Had some fun recording and making a video with my boys. They worked really hard on this but also had a ton of fun. Thanks to those who answered my post seeking video editor recommendations. Here is the resulting "masterpiece" LOL

Hope you enjoy.

TG


----------



## greco (Jul 15, 2007)

EXCELLENT! Well done!

CONGRATS to all the musicians, actors and videographer!


----------



## Alan Small (Dec 30, 2019)

Great playing by all!
(an excellent bass guitar too; I play the same)


----------



## traynor_garnet (Feb 22, 2006)

greco said:


> EXCELLENT! Well done!
> 
> CONGRATS to all the musicians, actors and videographer!


Thanks so much Greco! The greatest thing about making this is that my boys will have it forever. Hopefully they can show it to their kids and grand kids someday and smile.

TG


----------



## Grab n Go (May 1, 2013)

That was awesome! Looks like a fun project for everyone involved.


----------



## polyslax (May 15, 2020)

Awesome project and a fantastic snapshot for the boys to carry forward and, as you say, look back on fondly in the future.


----------



## isoneedacoffee (Oct 31, 2014)

Wow. That was awesome! Great playing by everyone, and the "fun" aspect of it all really came out in the video. And that's what playing music is about right? Clearly you were having fun. It's a great thing for kids to see music as a fun activity that they can produce and share with others as they get older. 

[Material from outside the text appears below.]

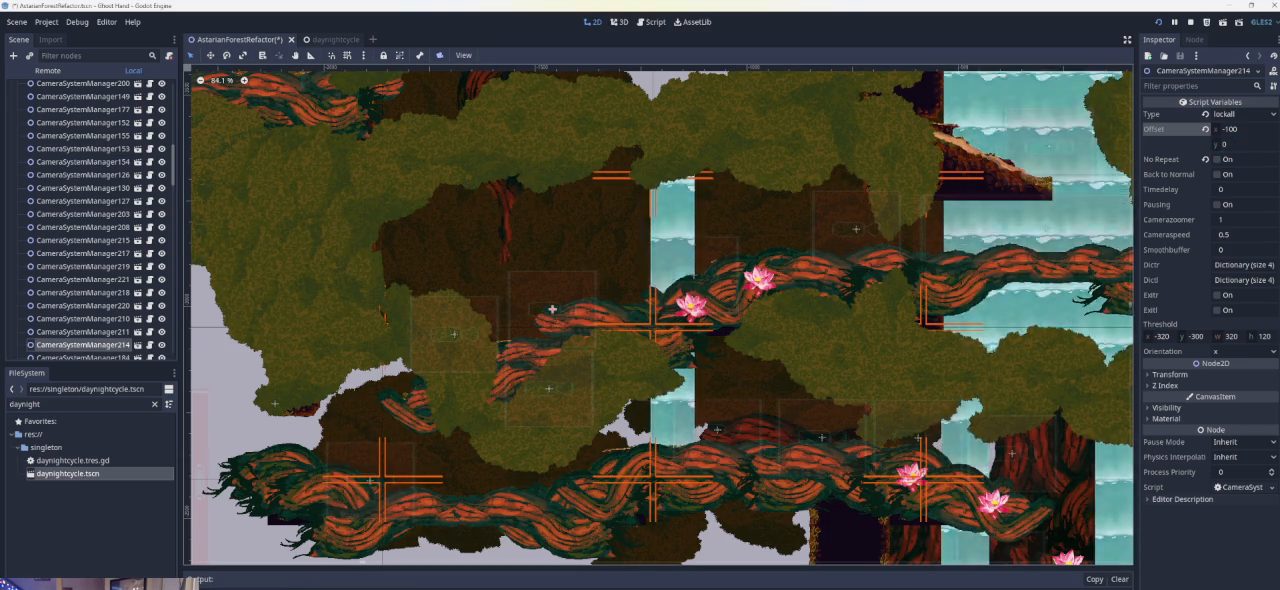
{"buttons": [], "left_stick": "center", "events": []}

Extra points for being a fellow Leafs fan in Quebec!


----------



## KapnKrunch (Jul 13, 2016)

Great playing and singing. Super video! Love the bass. Excellent mastery of "tech" by the boys on the keys.

The event of my week so far. Thanks!!


----------



## traynor_garnet (Feb 22, 2006)

Wow, thanks everyone! It is so kind and generous of your to take the time to reply. I am glad the fun element shines through because I don't care if the boys become world class musicians or simply enjoy it as a hobby; I just want to instill a love of music and active creation (as opposed to passive consumption).

And I think we can all agree that in uniting my family with another Quebec based Leafs fan, the video has been tremendously successful! LMAO  

TG.


----------



## Chito (Feb 17, 2006)

Wow that was great! I"m jealous. And the video recording was excellent! Good job and hope the kids continue on with the music!


----------